Material provided:
· · · · ·

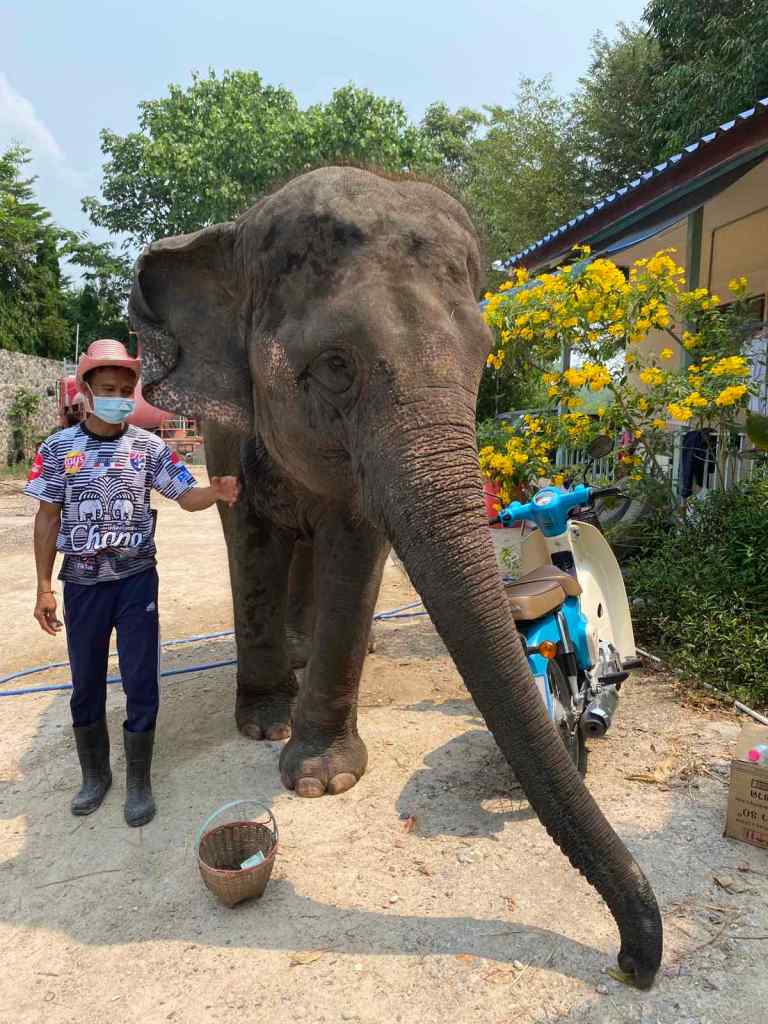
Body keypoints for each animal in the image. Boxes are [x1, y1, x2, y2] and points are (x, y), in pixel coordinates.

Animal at [129, 166, 663, 987]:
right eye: (335, 365)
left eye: (483, 357)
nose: (633, 961)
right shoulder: (223, 435)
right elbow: (247, 540)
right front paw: (264, 726)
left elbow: (354, 551)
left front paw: (321, 778)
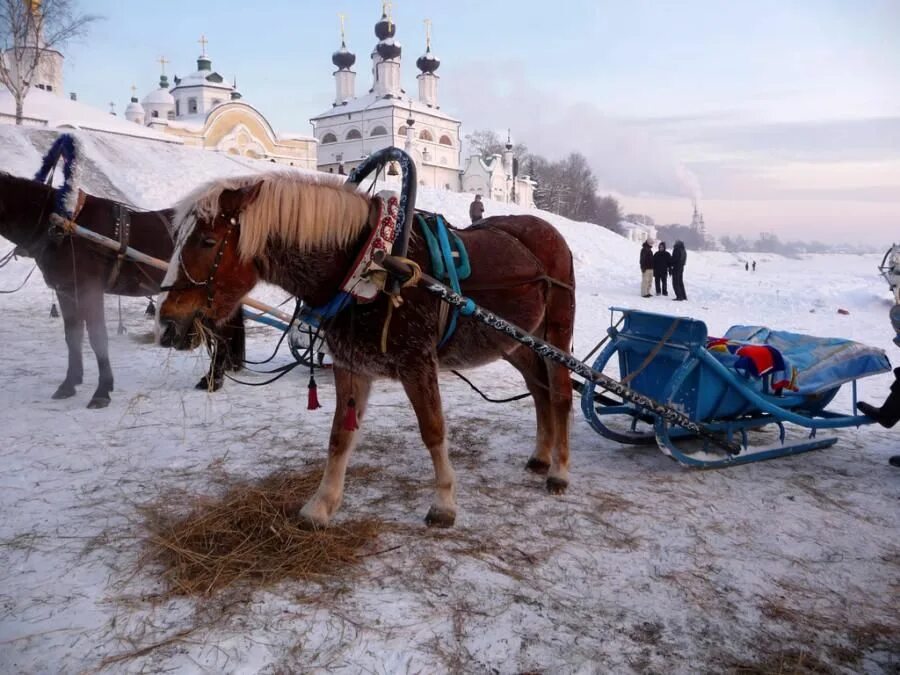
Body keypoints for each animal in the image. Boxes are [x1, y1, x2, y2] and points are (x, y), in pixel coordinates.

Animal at [0, 172, 246, 410]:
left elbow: (97, 338)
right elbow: (73, 336)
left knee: (223, 334)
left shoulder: (90, 290)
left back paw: (213, 378)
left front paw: (102, 392)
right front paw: (70, 383)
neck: (64, 227)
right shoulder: (66, 291)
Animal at [157, 173, 572, 528]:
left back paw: (559, 470)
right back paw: (541, 455)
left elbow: (433, 430)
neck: (371, 262)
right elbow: (340, 435)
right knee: (538, 390)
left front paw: (443, 502)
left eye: (208, 242)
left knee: (561, 395)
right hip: (515, 341)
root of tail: (548, 233)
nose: (168, 322)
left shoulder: (417, 362)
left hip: (555, 332)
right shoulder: (351, 363)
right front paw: (322, 505)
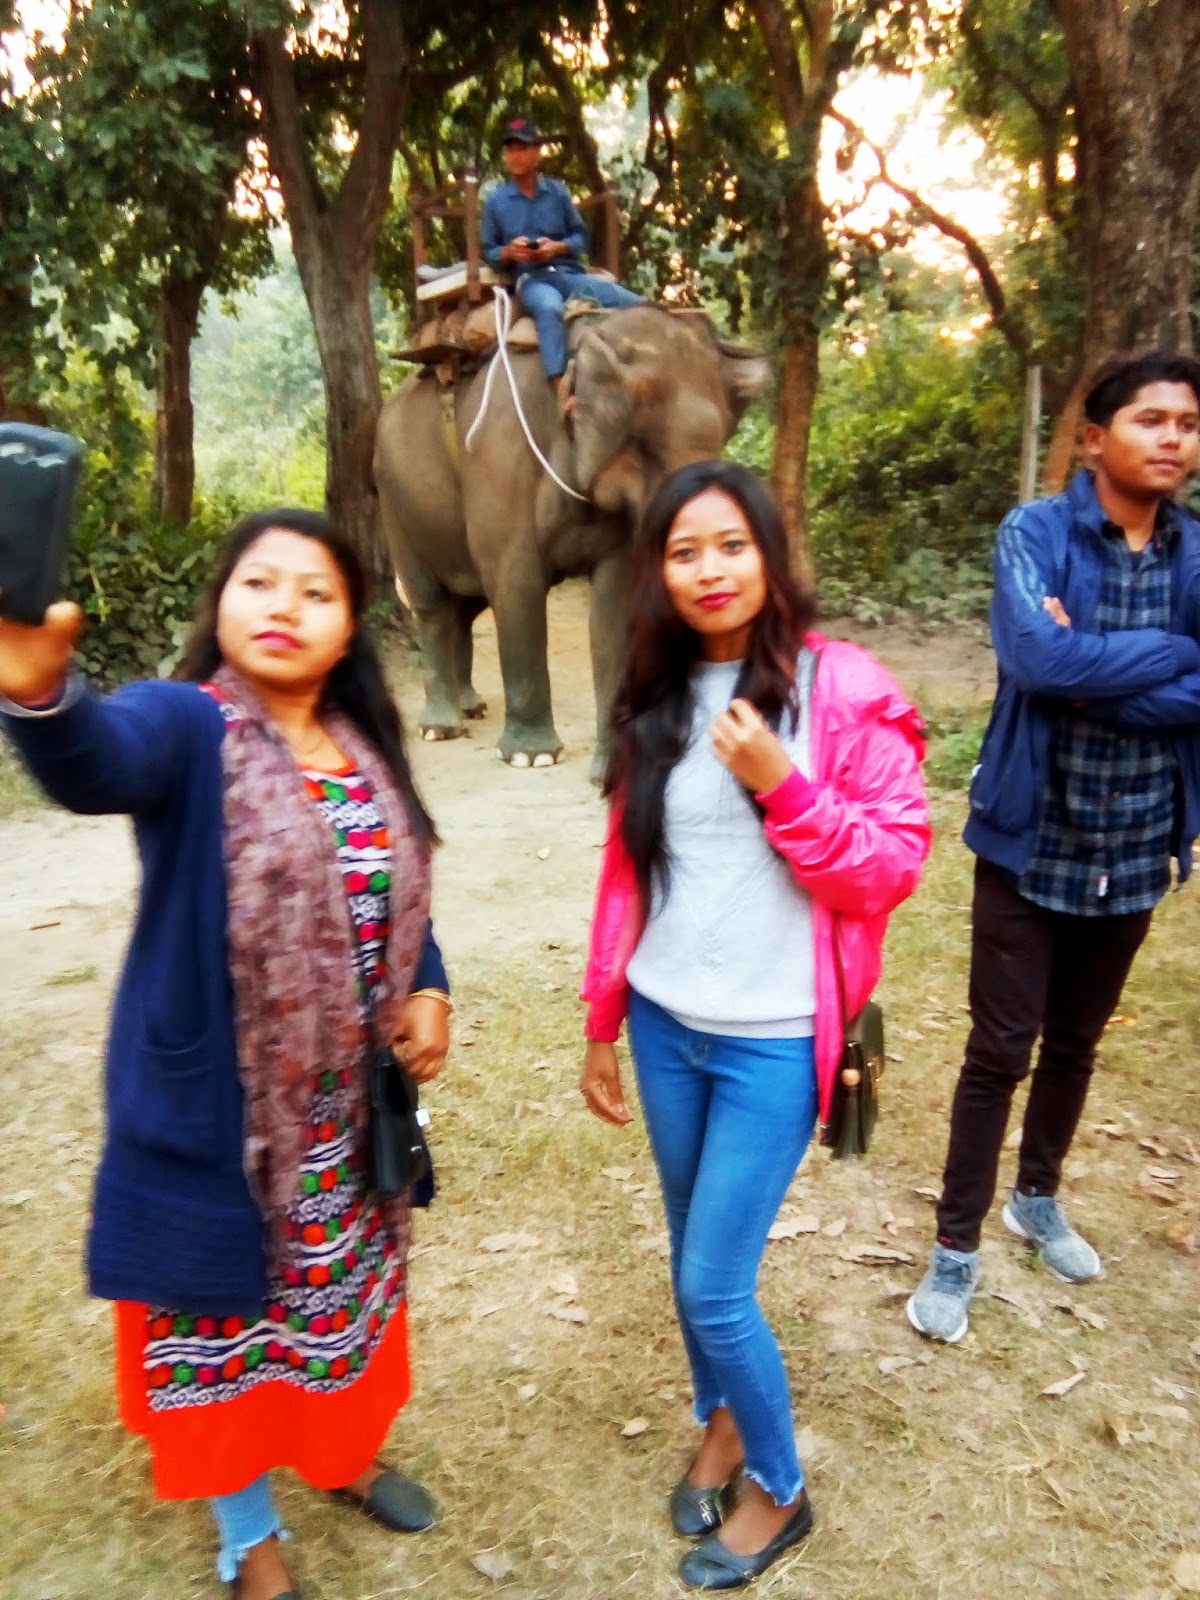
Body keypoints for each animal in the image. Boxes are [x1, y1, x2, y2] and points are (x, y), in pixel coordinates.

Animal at [372, 303, 770, 772]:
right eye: (645, 443)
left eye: (723, 437)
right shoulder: (498, 458)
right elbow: (517, 585)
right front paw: (531, 758)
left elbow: (615, 604)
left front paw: (612, 769)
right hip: (394, 500)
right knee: (432, 602)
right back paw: (441, 729)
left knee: (465, 607)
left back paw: (471, 708)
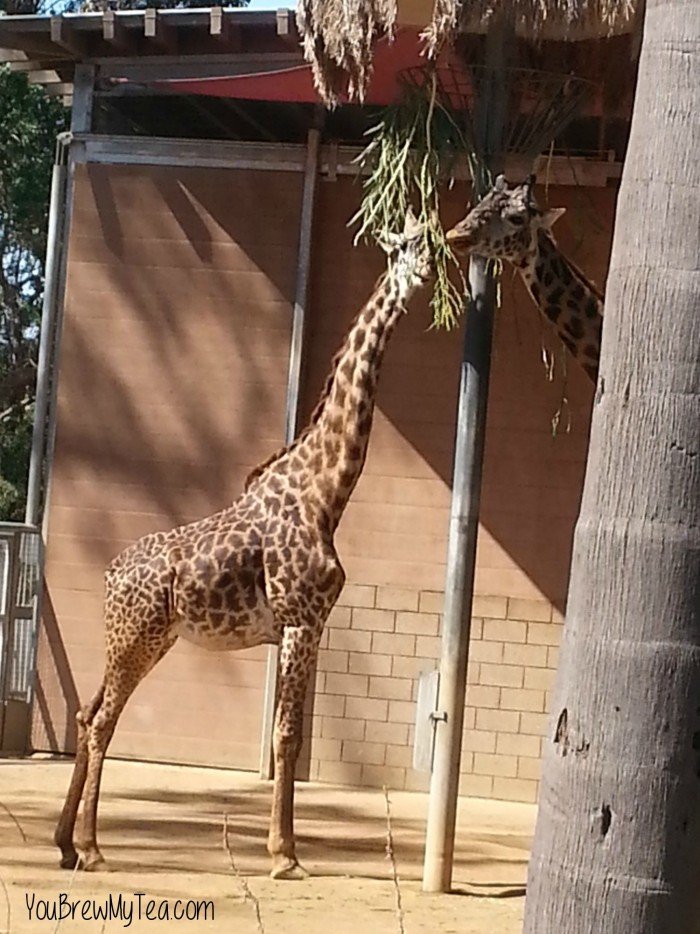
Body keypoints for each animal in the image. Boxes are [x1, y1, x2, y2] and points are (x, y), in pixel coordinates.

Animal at [53, 210, 432, 884]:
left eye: (426, 236)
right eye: (406, 243)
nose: (432, 265)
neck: (324, 492)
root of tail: (108, 575)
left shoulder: (306, 626)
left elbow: (292, 736)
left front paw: (285, 849)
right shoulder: (301, 620)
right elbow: (286, 736)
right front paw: (285, 857)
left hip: (140, 641)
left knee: (85, 713)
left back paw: (67, 844)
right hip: (136, 640)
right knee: (101, 722)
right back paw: (94, 849)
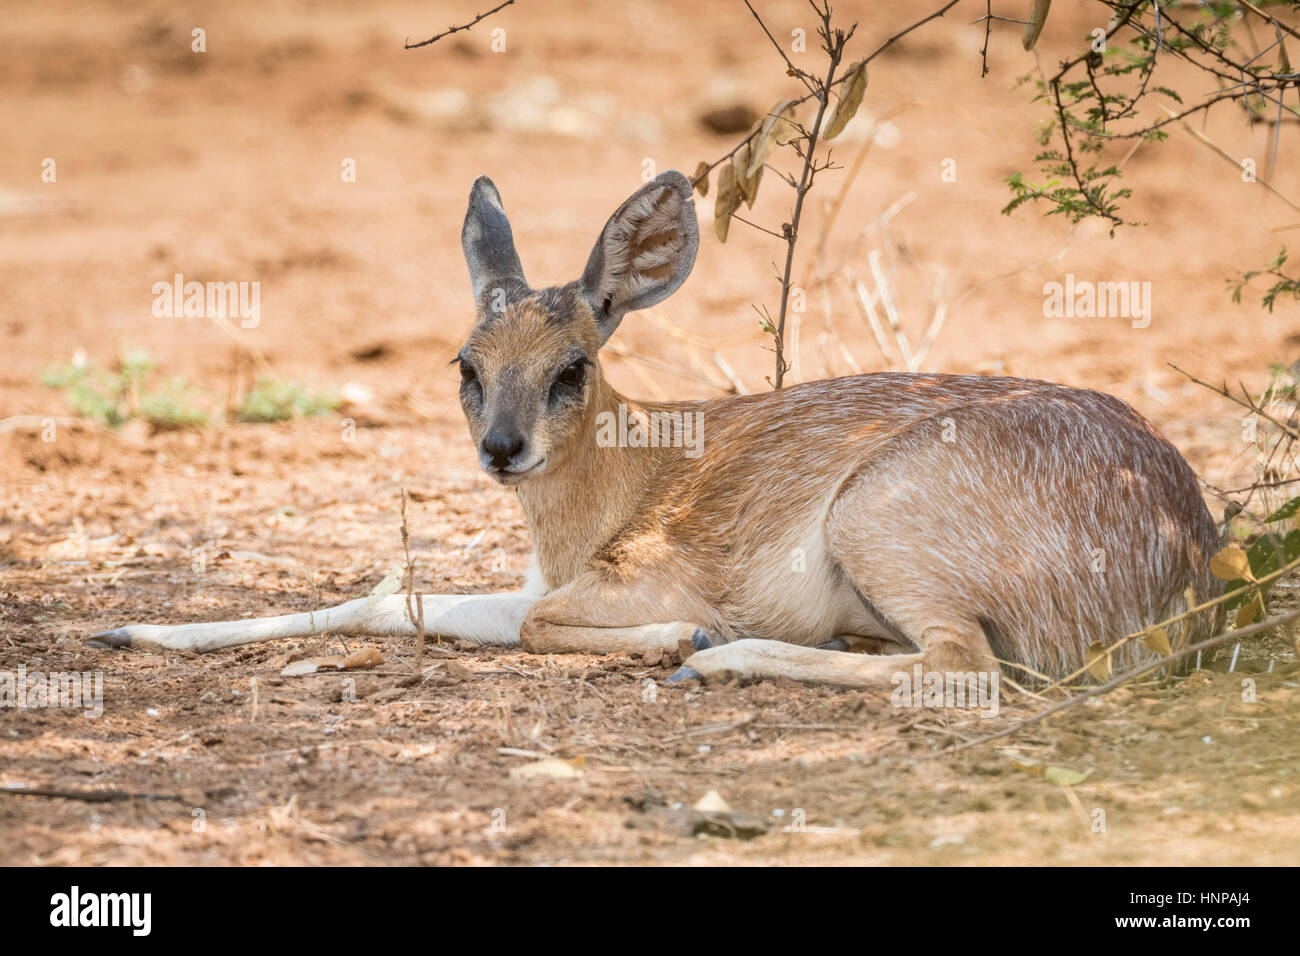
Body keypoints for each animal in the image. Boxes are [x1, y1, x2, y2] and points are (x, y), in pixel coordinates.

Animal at [89, 171, 1216, 686]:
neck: (609, 500)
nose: (503, 449)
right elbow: (389, 599)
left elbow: (537, 625)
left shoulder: (630, 581)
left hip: (879, 524)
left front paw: (685, 634)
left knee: (960, 664)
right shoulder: (535, 584)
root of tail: (1188, 560)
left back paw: (715, 657)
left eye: (571, 367)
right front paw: (126, 627)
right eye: (466, 366)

· · · · ·

About this exercise: Reproduce nothing but the lines running from the line with "right shoulder: (351, 363)" through the end of the records, keeping both end lines and dropping the pictures.

Completed exercise:
right shoulder: (351, 363)
right front paw: (322, 505)
Body keypoints for each animal in the image. Boxes are [x1, y1, x2, y2] and points are (x, y), in pixel coordinates.

Animal at [372, 303, 770, 772]:
right eye: (645, 443)
left eye: (723, 437)
right shoulder: (498, 458)
right elbow: (517, 585)
right front paw: (531, 758)
left elbow: (615, 604)
left front paw: (612, 769)
right hip: (394, 500)
right knee: (432, 602)
right back paw: (441, 729)
left knee: (465, 607)
left back paw: (471, 708)
Body keypoints for each animal in the image. Boxes are [x1, y1, x2, y2] and points are (x, y), in pixel coordinates.

Animal at [53, 210, 432, 884]:
left eye: (426, 236)
right eye: (406, 243)
nose: (432, 265)
neck: (324, 492)
root of tail: (108, 575)
left shoulder: (306, 626)
left elbow: (292, 736)
left front paw: (285, 849)
right shoulder: (301, 620)
right elbow: (286, 736)
right front paw: (285, 857)
left hip: (140, 641)
left knee: (85, 713)
left back paw: (67, 844)
right hip: (136, 640)
right knee: (101, 722)
right back paw: (94, 849)
Body keypoints for each animal in the image. Boxes are [x1, y1, x2, y2] and points are (x, y), in pixel coordinates.

Animal at [89, 171, 1216, 686]:
neck: (609, 500)
nose: (503, 449)
right elbow: (389, 599)
left elbow: (537, 625)
left shoulder: (630, 581)
left hip: (879, 524)
left front paw: (685, 634)
left knee: (960, 664)
right shoulder: (535, 584)
root of tail: (1188, 560)
left back paw: (715, 657)
left eye: (571, 367)
right front paw: (126, 627)
right eye: (466, 366)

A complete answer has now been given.